> Aim of the task
Each entry needs to be given again, character for character.

Data records:
== Segment start ==

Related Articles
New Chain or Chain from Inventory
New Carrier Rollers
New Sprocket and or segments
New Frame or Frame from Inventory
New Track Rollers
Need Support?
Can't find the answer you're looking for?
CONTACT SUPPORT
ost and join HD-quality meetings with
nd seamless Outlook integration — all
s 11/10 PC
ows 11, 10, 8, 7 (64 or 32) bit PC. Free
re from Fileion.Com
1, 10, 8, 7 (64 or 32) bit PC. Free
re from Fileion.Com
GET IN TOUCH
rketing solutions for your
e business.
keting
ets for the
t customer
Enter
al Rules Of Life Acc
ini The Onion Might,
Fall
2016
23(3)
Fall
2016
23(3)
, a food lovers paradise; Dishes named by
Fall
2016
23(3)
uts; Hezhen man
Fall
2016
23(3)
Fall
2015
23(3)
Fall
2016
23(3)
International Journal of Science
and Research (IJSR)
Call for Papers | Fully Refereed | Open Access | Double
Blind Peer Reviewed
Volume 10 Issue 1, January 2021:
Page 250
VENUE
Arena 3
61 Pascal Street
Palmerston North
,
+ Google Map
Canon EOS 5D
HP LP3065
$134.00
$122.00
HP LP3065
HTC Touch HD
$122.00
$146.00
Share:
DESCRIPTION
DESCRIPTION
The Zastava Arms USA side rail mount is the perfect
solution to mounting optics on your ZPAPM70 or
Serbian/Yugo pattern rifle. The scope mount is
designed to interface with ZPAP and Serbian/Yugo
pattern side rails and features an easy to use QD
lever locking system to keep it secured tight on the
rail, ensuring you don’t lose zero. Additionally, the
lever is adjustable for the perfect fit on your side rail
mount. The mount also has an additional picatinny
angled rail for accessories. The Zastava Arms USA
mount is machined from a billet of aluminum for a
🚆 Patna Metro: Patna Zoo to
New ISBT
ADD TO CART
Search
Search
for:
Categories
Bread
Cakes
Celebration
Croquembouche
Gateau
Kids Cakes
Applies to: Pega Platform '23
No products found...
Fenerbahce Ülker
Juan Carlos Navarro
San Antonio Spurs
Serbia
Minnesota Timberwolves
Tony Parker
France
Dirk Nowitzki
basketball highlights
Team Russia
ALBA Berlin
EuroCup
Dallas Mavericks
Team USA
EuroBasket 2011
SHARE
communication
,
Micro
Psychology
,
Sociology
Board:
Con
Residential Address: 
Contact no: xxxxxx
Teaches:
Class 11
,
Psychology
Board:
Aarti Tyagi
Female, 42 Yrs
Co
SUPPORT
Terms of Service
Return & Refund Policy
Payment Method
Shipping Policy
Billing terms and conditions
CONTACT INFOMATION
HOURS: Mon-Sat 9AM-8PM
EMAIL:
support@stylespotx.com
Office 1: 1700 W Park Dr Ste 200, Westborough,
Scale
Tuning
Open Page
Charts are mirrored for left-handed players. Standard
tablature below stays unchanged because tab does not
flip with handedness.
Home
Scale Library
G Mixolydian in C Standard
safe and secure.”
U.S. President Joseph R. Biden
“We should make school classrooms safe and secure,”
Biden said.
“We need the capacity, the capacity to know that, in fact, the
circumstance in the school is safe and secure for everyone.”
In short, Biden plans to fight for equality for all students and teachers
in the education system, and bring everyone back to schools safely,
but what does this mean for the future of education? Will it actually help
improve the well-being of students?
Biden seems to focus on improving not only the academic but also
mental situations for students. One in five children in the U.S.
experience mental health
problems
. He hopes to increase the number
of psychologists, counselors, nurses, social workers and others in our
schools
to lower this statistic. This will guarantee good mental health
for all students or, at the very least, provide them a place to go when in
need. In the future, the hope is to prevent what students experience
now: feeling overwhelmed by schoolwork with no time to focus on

== Segment end ==

> Response to this task
Related Articles
New Chain or Chain from Inventory
New Carrier Rollers
New Sprocket and or segments
New Frame or Frame from Inventory
New Track Rollers
Need Support?
Can't find the answer you're looking for?
CONTACT SUPPORT
ost and join HD-quality meetings with
nd seamless Outlook integration — all
s 11/10 PC
ows 11, 10, 8, 7 (64 or 32) bit PC. Free
re from Fileion.Com
1, 10, 8, 7 (64 or 32) bit PC. Free
re from Fileion.Com
GET IN TOUCH
rketing solutions for your
e business.
keting
ets for the
t customer
Enter
al Rules Of Life Acc
ini The Onion Might,
Fall
2016
23(3)
Fall
2016
23(3)
, a food lovers paradise; Dishes named by
Fall
2016
23(3)
uts; Hezhen man
Fall
2016
23(3)
Fall
2015
23(3)
Fall
2016
23(3)
International Journal of Science
and Research (IJSR)
Call for Papers | Fully Refereed | Open Access | Double
Blind Peer Reviewed
Volume 10 Issue 1, January 2021:
Page 250
VENUE
Arena 3
61 Pascal Street
Palmerston North
,
+ Google Map
Canon EOS 5D
HP LP3065
$134.00
$122.00
HP LP3065
HTC Touch HD
$122.00
$146.00
Share:
DESCRIPTION
DESCRIPTION
The Zastava Arms USA side rail mount is the perfect
solution to mounting optics on your ZPAPM70 or
Serbian/Yugo pattern rifle. The scope mount is
designed to interface with ZPAP and Serbian/Yugo
pattern side rails and features an easy to use QD
lever locking system to keep it secured tight on the
rail, ensuring you don’t lose zero. Additionally, the
lever is adjustable for the perfect fit on your side rail
mount. The mount also has an additional picatinny
angled rail for accessories. The Zastava Arms USA
mount is machined from a billet of aluminum for a
🚆 Patna Metro: Patna Zoo to
New ISBT
ADD TO CART
Search
Search
for:
Categories
Bread
Cakes
Celebration
Croquembouche
Gateau
Kids Cakes
Applies to: Pega Platform '23
No products found...
Fenerbahce Ülker
Juan Carlos Navarro
San Antonio Spurs
Serbia
Minnesota Timberwolves
Tony Parker
France
Dirk Nowitzki
basketball highlights
Team Russia
ALBA Berlin
EuroCup
Dallas Mavericks
Team USA
EuroBasket 2011
SHARE
communication
,
Micro
Psychology
,
Sociology
Board:
Con
Residential Address: 
Contact no: xxxxxx
Teaches:
Class 11
,
Psychology
Board:
Aarti Tyagi
Female, 42 Yrs
Co
SUPPORT
Terms of Service
Return & Refund Policy
Payment Method
Shipping Policy
Billing terms and conditions
CONTACT INFOMATION
HOURS: Mon-Sat 9AM-8PM
EMAIL:
support@stylespotx.com
Office 1: 1700 W Park Dr Ste 200, Westborough,
Scale
Tuning
Open Page
Charts are mirrored for left-handed players. Standard
tablature below stays unchanged because tab does not
flip with handedness.
Home
Scale Library
G Mixolydian in C Standard
safe and secure.”
U.S. President Joseph R. Biden
“We should make school classrooms safe and secure,”
Biden said.
“We need the capacity, the capacity to know that, in fact, the
circumstance in the school is safe and secure for everyone.”
In short, Biden plans to fight for equality for all students and teachers
in the education system, and bring everyone back to schools safely,
but what does this mean for the future of education? Will it actually help
improve the well-being of students?
Biden seems to focus on improving not only the academic but also
mental situations for students. One in five children in the U.S.
experience mental health
problems
. He hopes to increase the number
of psychologists, counselors, nurses, social workers and others in our
schools
to lower this statistic. This will guarantee good mental health
for all students or, at the very least, provide them a place to go when in
need. In the future, the hope is to prevent what students experience
now: feeling overwhelmed by schoolwork with no time to focus on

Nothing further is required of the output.